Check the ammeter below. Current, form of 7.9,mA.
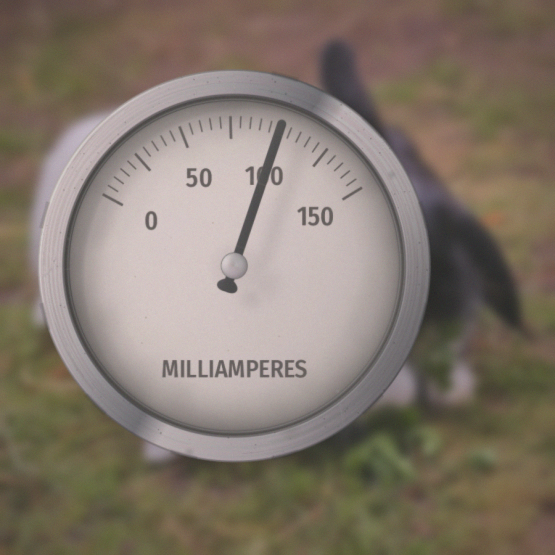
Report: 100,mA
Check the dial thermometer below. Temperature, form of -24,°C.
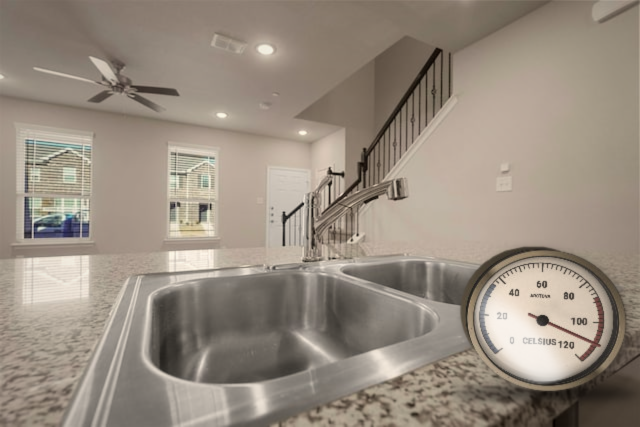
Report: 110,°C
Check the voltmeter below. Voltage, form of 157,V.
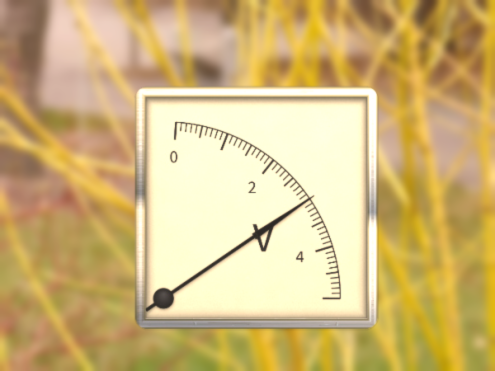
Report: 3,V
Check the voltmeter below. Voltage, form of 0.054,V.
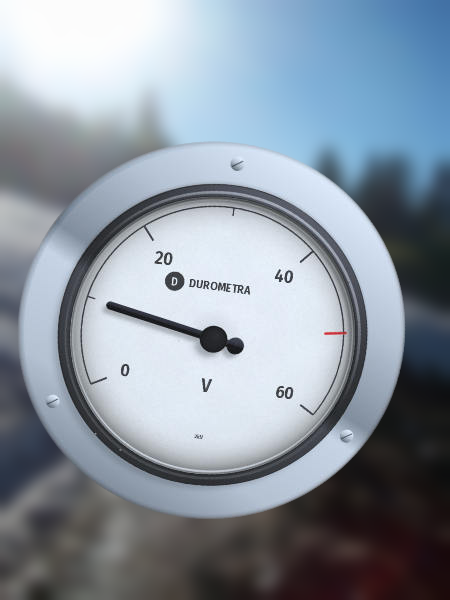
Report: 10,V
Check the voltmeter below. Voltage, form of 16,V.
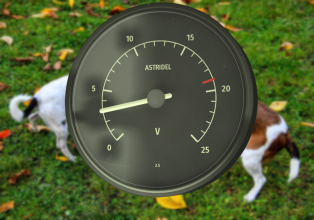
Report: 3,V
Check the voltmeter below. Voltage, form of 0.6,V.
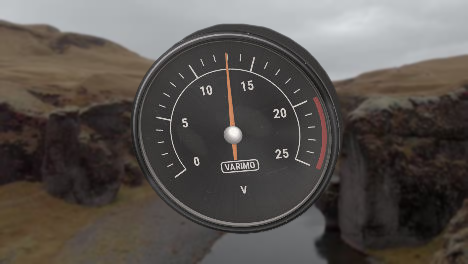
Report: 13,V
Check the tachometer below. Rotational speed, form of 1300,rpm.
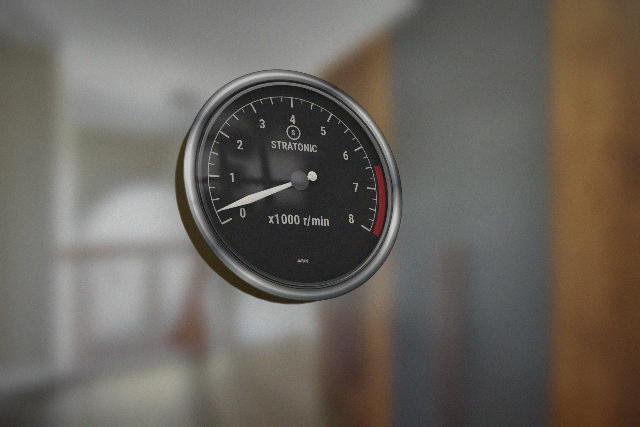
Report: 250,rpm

══════════

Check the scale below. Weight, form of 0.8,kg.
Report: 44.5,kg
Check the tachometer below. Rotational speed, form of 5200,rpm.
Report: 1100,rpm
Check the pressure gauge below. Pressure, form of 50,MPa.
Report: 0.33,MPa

══════════

Recast the stretch of the records that opens with the line containing "Check the tachometer below. Rotational speed, form of 5200,rpm." and closes with the line containing "Report: 0.33,MPa" as a Markdown table with columns headed Row and Text, numbering each line and leaving out any blank lines.

| Row | Text |
|---|---|
| 1 | Check the tachometer below. Rotational speed, form of 5200,rpm. |
| 2 | Report: 1100,rpm |
| 3 | Check the pressure gauge below. Pressure, form of 50,MPa. |
| 4 | Report: 0.33,MPa |